The hospital had not reported my Thursday discharge to OP. Eventually, it turned out that they had reported me discharged on Wed, scheduling the test that was necessary before discharging me for Monday.
I had thought that the lateness in the day in which it was done in Thursday was the source of confusion, but was staggered to learn I had been reported discharged Wed. Monday afternoon OP still had no communication from across the street that the procedure had been done, and this complicated scheduling follow-ups far beyond the capacity of the clerk who only had to make two “provider visit” followups for the next week. We were in the otherwise empty office nearly two hours after the end of the OP visit. (One clerk also denied that I had an appointment Monday, although I as sitting in front of her after the appointment…).
For the moment my white blood-cell count was above normal and the calcium level (that had been blamed for my earlier passings out) had fallen from more than double normal to less than normal.

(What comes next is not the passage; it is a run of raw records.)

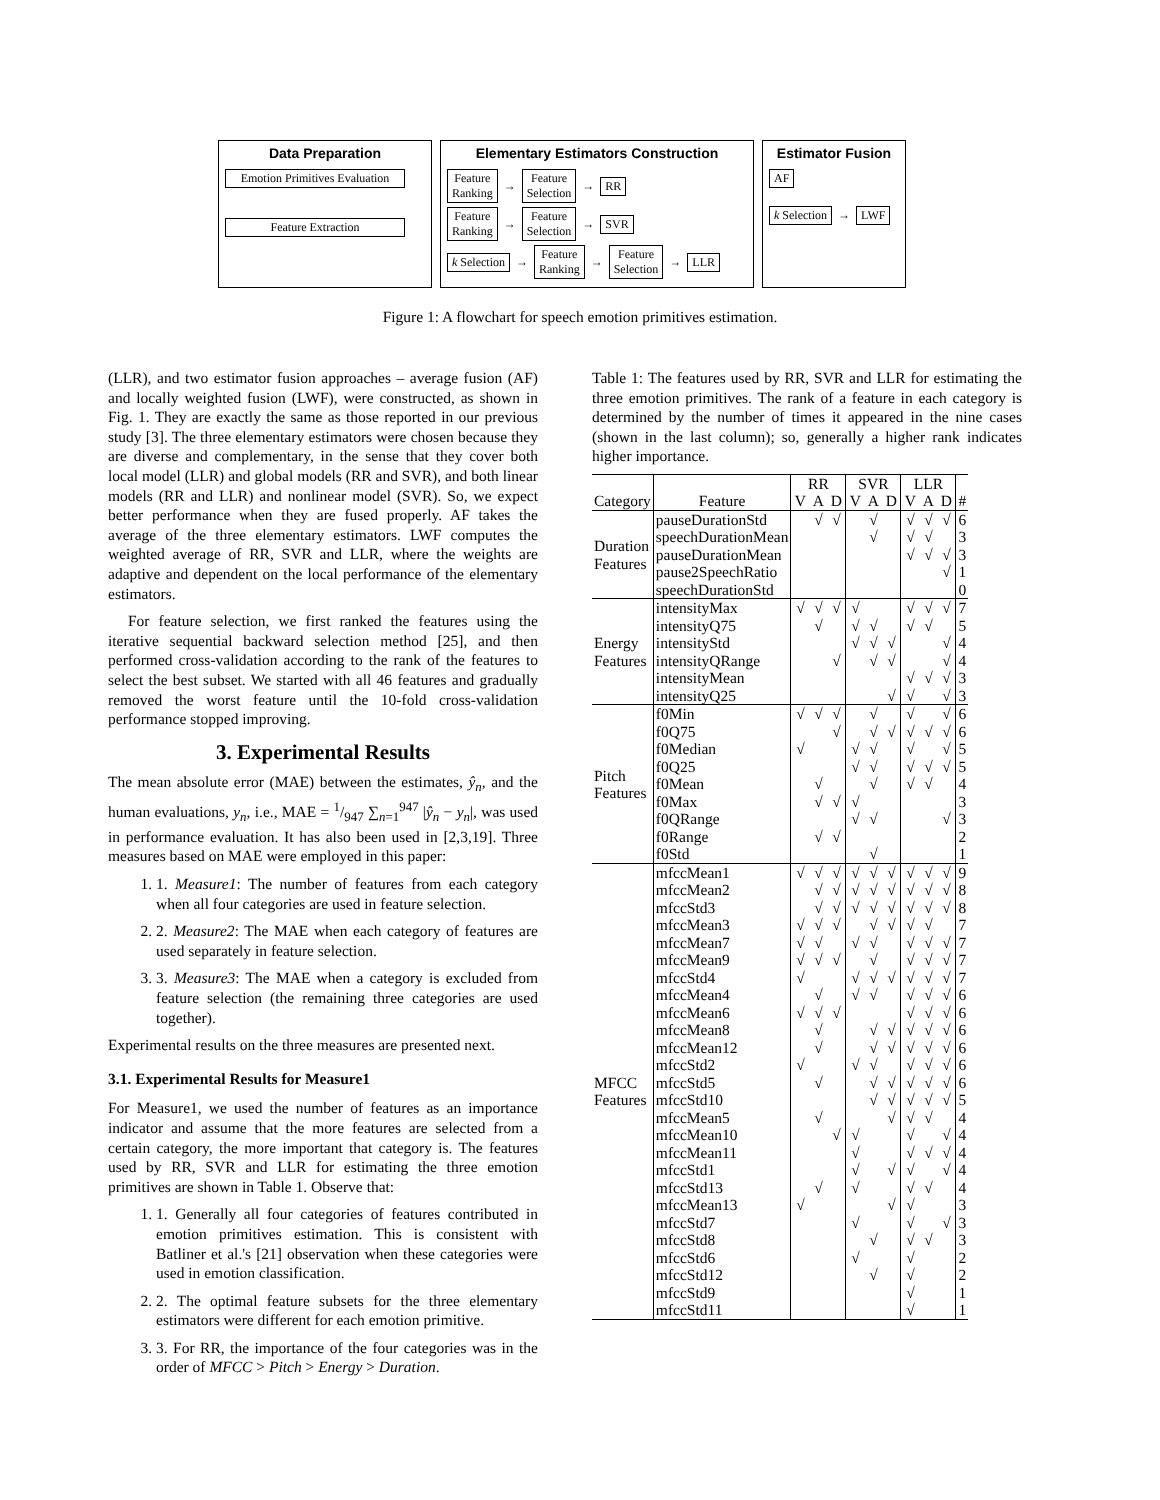Data Preparation
Emotion Primitives Evaluation
Feature Extraction
Elementary Estimators Construction
Feature
Ranking → Feature
Selection → RR
Feature
Ranking → Feature
Selection → SVR
k Selection → Feature
Ranking → Feature
Selection → LLR
Estimator Fusion
AF
k Selection → LWF
Figure 1: A flowchart for speech emotion primitives estimation.
(LLR), and two estimator fusion approaches – average fusion (AF) and locally weighted fusion (LWF), were constructed, as shown in Fig. 1. They are exactly the same as those reported in our previous study [3]. The three elementary estimators were chosen because they are diverse and complementary, in the sense that they cover both local model (LLR) and global models (RR and SVR), and both linear models (RR and LLR) and nonlinear model (SVR). So, we expect better performance when they are fused properly. AF takes the average of the three elementary estimators. LWF computes the weighted average of RR, SVR and LLR, where the weights are adaptive and dependent on the local performance of the elementary estimators.
For feature selection, we first ranked the features using the iterative sequential backward selection method [25], and then performed cross-validation according to the rank of the features to select the best subset. We started with all 46 features and gradually removed the worst feature until the 10-fold cross-validation performance stopped improving.
3. Experimental Results
The mean absolute error (MAE) between the estimates, ŷ<sub>n</sub>, and the human evaluations, y<sub>n</sub>, i.e., MAE = 1/947 ∑<sub>n=1</sub><sup>947</sup> |ŷ<sub>n</sub> − y<sub>n</sub>|, was used in performance evaluation. It has also been used in [2,3,19]. Three measures based on MAE were employed in this paper:
1. 1. Measure1: The number of features from each category when all four categories are used in feature selection.
2. 2. Measure2: The MAE when each category of features are used separately in feature selection.
3. 3. Measure3: The MAE when a category is excluded from feature selection (the remaining three categories are used together).
Experimental results on the three measures are presented next.
3.1. Experimental Results for Measure1
For Measure1, we used the number of features as an importance indicator and assume that the more features are selected from a certain category, the more important that category is. The features used by RR, SVR and LLR for estimating the three emotion primitives are shown in Table 1. Observe that:
1. 1. Generally all four categories of features contributed in emotion primitives estimation. This is consistent with Batliner et al.'s [21] observation when these categories were used in emotion classification.
2. 2. The optimal feature subsets for the three elementary estimators were different for each emotion primitive.
3. 3. For RR, the importance of the four categories was in the order of MFCC > Pitch > Energy > Duration.
Table 1: The features used by RR, SVR and LLR for estimating the three emotion primitives. The rank of a feature in each category is determined by the number of times it appeared in the nine cases (shown in the last column); so, generally a higher rank indicates higher importance.
| | | RR | | | SVR | | | LLR | | | |
| --- | --- | --- | --- | --- | --- | --- | --- | --- | --- | --- | --- |
| Category | Feature | V | A | D | V | A | D | V | A | D | # |
| Duration Features | pauseDurationStd | | √ | √ | | √ | | √ | √ | √ | 6 |
| | speechDurationMean | | | | | √ | | √ | √ | | 3 |
| | pauseDurationMean | | | | | | | √ | √ | √ | 3 |
| | pause2SpeechRatio | | | | | | | | | √ | 1 |
| | speechDurationStd | | | | | | | | | | 0 |
| Energy Features | intensityMax | √ | √ | √ | √ | | | √ | √ | √ | 7 |
| | intensityQ75 | | √ | | √ | √ | | √ | √ | | 5 |
| | intensityStd | | | | √ | √ | √ | | | √ | 4 |
| | intensityQRange | | | √ | | √ | √ | | | √ | 4 |
| | intensityMean | | | | | | | √ | √ | √ | 3 |
| | intensityQ25 | | | | | | √ | √ | | √ | 3 |
| Pitch Features | f0Min | √ | √ | √ | | √ | | √ | | √ | 6 |
| | f0Q75 | | | √ | | √ | √ | √ | √ | √ | 6 |
| | f0Median | √ | | | √ | √ | | √ | | √ | 5 |
| | f0Q25 | | | | √ | √ | | √ | √ | √ | 5 |
| | f0Mean | | √ | | | √ | | √ | √ | | 4 |
| | f0Max | | √ | √ | √ | | | | | | 3 |
| | f0QRange | | | | √ | √ | | | | √ | 3 |
| | f0Range | | √ | √ | | | | | | | 2 |
| | f0Std | | | | | √ | | | | | 1 |
| MFCC Features | mfccMean1 | √ | √ | √ | √ | √ | √ | √ | √ | √ | 9 |
| | mfccMean2 | | √ | √ | √ | √ | √ | √ | √ | √ | 8 |
| | mfccStd3 | | √ | √ | √ | √ | √ | √ | √ | √ | 8 |
| | mfccMean3 | √ | √ | √ | | √ | √ | √ | √ | | 7 |
| | mfccMean7 | √ | √ | | √ | √ | | √ | √ | √ | 7 |
| | mfccMean9 | √ | √ | √ | | √ | | √ | √ | √ | 7 |
| | mfccStd4 | √ | | | √ | √ | √ | √ | √ | √ | 7 |
| | mfccMean4 | | √ | | √ | √ | | √ | √ | √ | 6 |
| | mfccMean6 | √ | √ | √ | | | | √ | √ | √ | 6 |
| | mfccMean8 | | √ | | | √ | √ | √ | √ | √ | 6 |
| | mfccMean12 | | √ | | | √ | √ | √ | √ | √ | 6 |
| | mfccStd2 | √ | | | √ | √ | | √ | √ | √ | 6 |
| | mfccStd5 | | √ | | | √ | √ | √ | √ | √ | 6 |
| | mfccStd10 | | | | | √ | √ | √ | √ | √ | 5 |
| | mfccMean5 | | √ | | | | √ | √ | √ | | 4 |
| | mfccMean10 | | | √ | √ | | | √ | | √ | 4 |
| | mfccMean11 | | | | √ | | | √ | √ | √ | 4 |
| | mfccStd1 | | | | √ | | √ | √ | | √ | 4 |
| | mfccStd13 | | √ | | √ | | | √ | √ | | 4 |
| | mfccMean13 | √ | | | | | √ | √ | | | 3 |
| | mfccStd7 | | | | √ | | | √ | | √ | 3 |
| | mfccStd8 | | | | | √ | | √ | √ | | 3 |
| | mfccStd6 | | | | √ | | | √ | | | 2 |
| | mfccStd12 | | | | | √ | | √ | | | 2 |
| | mfccStd9 | | | | | | | √ | | | 1 |
| | mfccStd11 | | | | | | | √ | | | 1 |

Hardly “no harm, no foul,” though I learned that Paranassus Avenue seems to be unbridgeable chasm between hospital and OP and will watch out for other such breakdowns. And I should not have had the pain of the series of failed punctures, even presuming my spine has curvature. But I nearly had another one with no one wanting it to be repeated. And the unnecessary assumption of the uncomfortable position for the visual attempts with no amelioration for the first half hour disturbs me.
Plus, considering that a needle was being put up my spine, even if below where paralysis was a strong possibility of botching the procedure, but I was uneasy about the nurses getting and discussing text messages while I was not just present, but suffering (in silence, but visibly, I’m sure).
OK, the procedure seems to be routine for them, but this one was not, and I think should have commanded fuller attention.
Despite all that, I have to recognize that they then exerted themselves to get the computer-guided one done so that I could be discharged. Along with my day nurse, Kimberly, moving as much of heaven and earth as she could to realize my goal of being discharged.
And I learned that abnormal curvature of the spine is called Scoliosis and affects about one in a hundred male (white) Americans and two female ones. I never knew it existed or that I had it. From now on, I will articulate that I have the problem if anyone wants to try to puncture my span by visual clues! (BTW, the puncture wounds still hurt five days later, though the initial back pain has retreated.)